La structure repose sur un procédé cumulatif caractéristique du folklore enfantin : chaque couplet ajoute un élément à la narration — la maison à trois pignons, les charpentiers, le jupon garni d’un pâté de pigeons — avant que la chute comique (la maison qui s’effondre) ne boucle le récit sur lui-même. Ce schéma circulaire, où la construction appelle sa propre ruine, se retrouve dans de nombreuses comptines et rondes françaises.

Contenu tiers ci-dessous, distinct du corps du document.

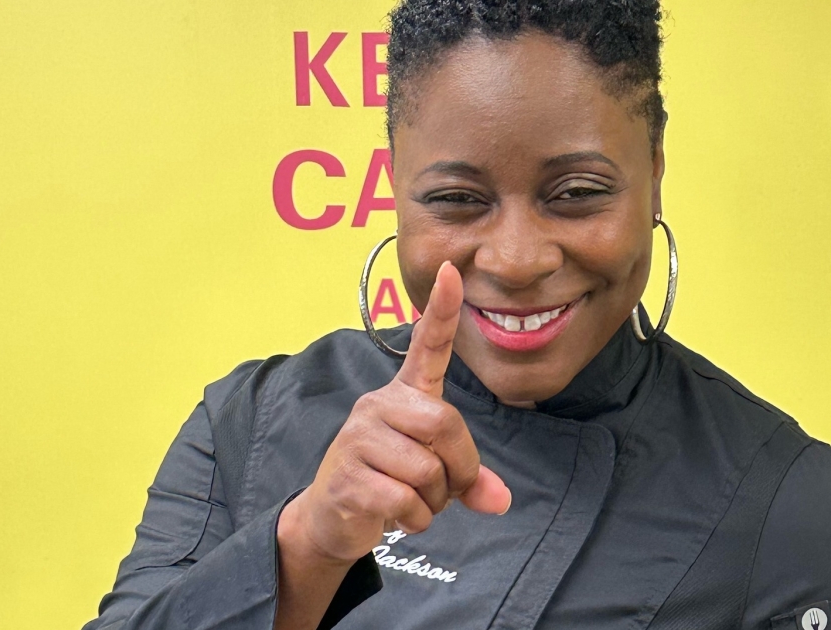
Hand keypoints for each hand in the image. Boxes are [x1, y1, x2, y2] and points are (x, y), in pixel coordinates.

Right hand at [279, 262, 511, 566]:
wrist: (330, 519)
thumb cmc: (389, 483)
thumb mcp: (435, 477)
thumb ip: (469, 479)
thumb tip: (499, 501)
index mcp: (404, 396)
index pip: (427, 346)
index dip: (442, 311)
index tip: (452, 271)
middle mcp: (379, 406)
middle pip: (444, 423)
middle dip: (459, 468)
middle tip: (447, 490)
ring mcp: (359, 438)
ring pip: (427, 470)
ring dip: (435, 501)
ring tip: (414, 502)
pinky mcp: (348, 475)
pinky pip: (406, 501)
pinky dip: (415, 520)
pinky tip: (396, 517)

Le refrain « va, va, va, p’tit bonnet tout rond » suggère un jeu de cercle où un petit bonnet est passé ou fait tournoyer de main en main, rythmant les reprises. Ce type de jeu de coiffure circulaire est typique des pratiques récréatives des cours d’école et des veillées rurales françaises des XIXe et début du XXe siècle.
Aujourd’hui, ce chant demeure présent dans le répertoire des écoles maternelles et des ateliers de chansons pour enfants, où il continue d’initier les plus jeunes à la tradition de la ronde française.